The Clink gaol served an area on the south bank of the River Thames, known since the 14th century as the Liberty of The Clink, which is now a part of the London Borough of Southwark.
The term “Liberty” dates from Medieval England; it denotes an area that was privately owned by a feudal lord, from which he pocketed any revenue, and was not under the jurisdiction of the Crown. The lord was free to set his own laws within his Liberty.
The prison was built by Henry of Blois, who was appointed Bishop of Winchester in 1129 by his brother, King Stephen of England.
After also receiving a commission as papal legate in 1139, Henry became the most powerful man in England after the monarch. He gained ownership of the liberty that he named the Liberty of the Bishop of Winchester circa 1144-1149.
While the diocese of the Bishop of Winchester was in the county of Hampshire, his domain extended much further than these boundaries.
He also had responsibilities as a member of Parliament’s House of Lords. Keen to create a grand residence close to Westminster that would reflect his wealth and status, Henry de Blois ordered the construction of his own manor.
Visitors to London today can see the remains of Winchester House — just one small corner of the Great Hall with its iconic rose window. The estate was vast and within its borders there were two prisons, one for men and the other for women.

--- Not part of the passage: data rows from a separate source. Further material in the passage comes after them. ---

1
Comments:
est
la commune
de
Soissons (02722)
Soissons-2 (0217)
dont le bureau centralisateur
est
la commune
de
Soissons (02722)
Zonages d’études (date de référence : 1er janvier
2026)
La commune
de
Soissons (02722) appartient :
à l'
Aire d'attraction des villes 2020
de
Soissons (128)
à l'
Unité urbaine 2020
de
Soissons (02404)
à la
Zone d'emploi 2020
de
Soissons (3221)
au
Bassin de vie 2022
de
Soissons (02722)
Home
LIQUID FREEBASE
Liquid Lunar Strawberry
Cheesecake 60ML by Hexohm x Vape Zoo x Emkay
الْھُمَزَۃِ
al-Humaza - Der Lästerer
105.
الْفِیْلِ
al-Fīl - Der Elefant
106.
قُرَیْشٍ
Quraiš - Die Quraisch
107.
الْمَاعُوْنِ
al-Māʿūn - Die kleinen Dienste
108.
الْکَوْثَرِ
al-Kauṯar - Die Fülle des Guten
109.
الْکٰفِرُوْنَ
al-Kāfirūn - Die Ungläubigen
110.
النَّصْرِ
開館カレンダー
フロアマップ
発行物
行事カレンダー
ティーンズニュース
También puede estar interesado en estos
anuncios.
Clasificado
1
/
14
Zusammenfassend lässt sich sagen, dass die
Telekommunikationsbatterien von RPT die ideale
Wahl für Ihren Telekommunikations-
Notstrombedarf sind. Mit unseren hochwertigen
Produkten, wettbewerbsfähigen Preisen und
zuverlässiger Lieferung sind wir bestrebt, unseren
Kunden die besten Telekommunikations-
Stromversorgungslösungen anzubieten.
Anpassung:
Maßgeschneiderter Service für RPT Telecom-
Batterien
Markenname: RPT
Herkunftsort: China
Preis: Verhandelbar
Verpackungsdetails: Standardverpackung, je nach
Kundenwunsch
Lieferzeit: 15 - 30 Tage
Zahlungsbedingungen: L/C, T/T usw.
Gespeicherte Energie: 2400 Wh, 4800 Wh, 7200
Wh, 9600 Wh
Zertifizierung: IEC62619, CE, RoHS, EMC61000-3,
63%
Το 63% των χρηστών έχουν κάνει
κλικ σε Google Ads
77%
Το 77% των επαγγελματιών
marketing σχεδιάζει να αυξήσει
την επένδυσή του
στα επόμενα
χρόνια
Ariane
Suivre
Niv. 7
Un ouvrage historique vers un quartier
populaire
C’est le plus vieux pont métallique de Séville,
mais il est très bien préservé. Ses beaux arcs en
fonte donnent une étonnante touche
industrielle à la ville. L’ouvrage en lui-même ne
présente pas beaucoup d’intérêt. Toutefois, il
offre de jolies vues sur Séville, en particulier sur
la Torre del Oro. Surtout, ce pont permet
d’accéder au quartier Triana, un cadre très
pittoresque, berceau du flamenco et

A diverse group of people were locked up within Henry’s prison, with crimes including prostitution, debt, assault, trespassing, following the “wrong” religion, or refusing to attend church services (of the “right” religion).
Because the Liberty was not governed by the laws of the the City of London, certain ventures were allowed within it’s border that could not legally operate in the surrounding area. Thus it was known for gambling houses, bear-baiting, theaters (including Shakespeare’s Globe), and other shady goings-on.
In 1161, King Henry II agreed that the Bishop of Winchester could licence brothels within his Liberty — and, of course, take a fee from them.
Understandably, the Bankside area was rather attractive for a number of small-time crooks, meaning that the gaol was never short of prisoners.
This was good news, to some extent, for the gaolers who supplemented their meager wages by selling perks to the inmates, usually funded by their friends and family on the outside. In addition to candles and palatable food, those who could afford to pay might buy a bed to sleep on instead of the hard floor, a lighter pair of irons, or the right to beg from passers-by.
During the 14th century, the Bishop of Winchester’s domain became known as the Liberty of the Clink. It is uncertain whether the term was first applied to the area, or the prison.
There are a number of theories regarding the origin of the name “The Clink.” One suggests that it derived from the Flemish word for a latch, klink. There were several waves of Flemish immigration to some parts of Britain during this period.
Another theory that suggests that the name has a purely onomatopoeic meaning, deriving from the sound produced by chains hitting against each other, or that of the blacksmiths hammer as it closed the leg and wrist irons on a prisoner.
A third theory suggests that Clink is an old term for the rivets. Whatever its origin, this name became a synonym for a prison, giving birth to the phrase “thrown in the Clink.”
As well as numerous petty criminals, the Clink housed several notable inmates throughout the years. During the Counter-Reformation in the 16th century, under the reign of the Catholic Queen Mary, it was mainly used to confine those accused of heresy.
In the early 1600s a group of Puritans whose followers went on to become the first Pilgrim Fathers to form the Plymouth colony in present-day Massachusetts were held in the Clink.
Following the English Revolution (1642–1651) Winchester House was sold and the Clink became almost exclusively a debtors prison.
It was notorious for harsh treatment of prisoners, which made the Clink and the opulent Winchester House natural targets during civil rebellions against the Statute of Labourers Act — the Peasant’s Revolt in 1381, and Jack Cade’s rebellion in 1450. The prison buildings were rebuilt after both of these riots, but they were in such a state of disrepair by 1745 that inmates were being housed in temporary buildings.
It’s end came in 1780, during the anti-Catholic protests known as the Gordon Riots. The Clink was broken into and all the prisoners were liberated — the prison was set on fire and never erected anew.
The Clink Prison Museum stands on the same spot as the main men’s prison. Beside it runs Clink Street, where part of the the original gaol wall can be seen.
Other prison buildings would have been scattered around within the museum’s vicinity, their foundations now buried somewhere beneath the streets of London.
The museum offers an unforgettable time to those that come to visit, trying to recreate what the prison might have looked like throughout history.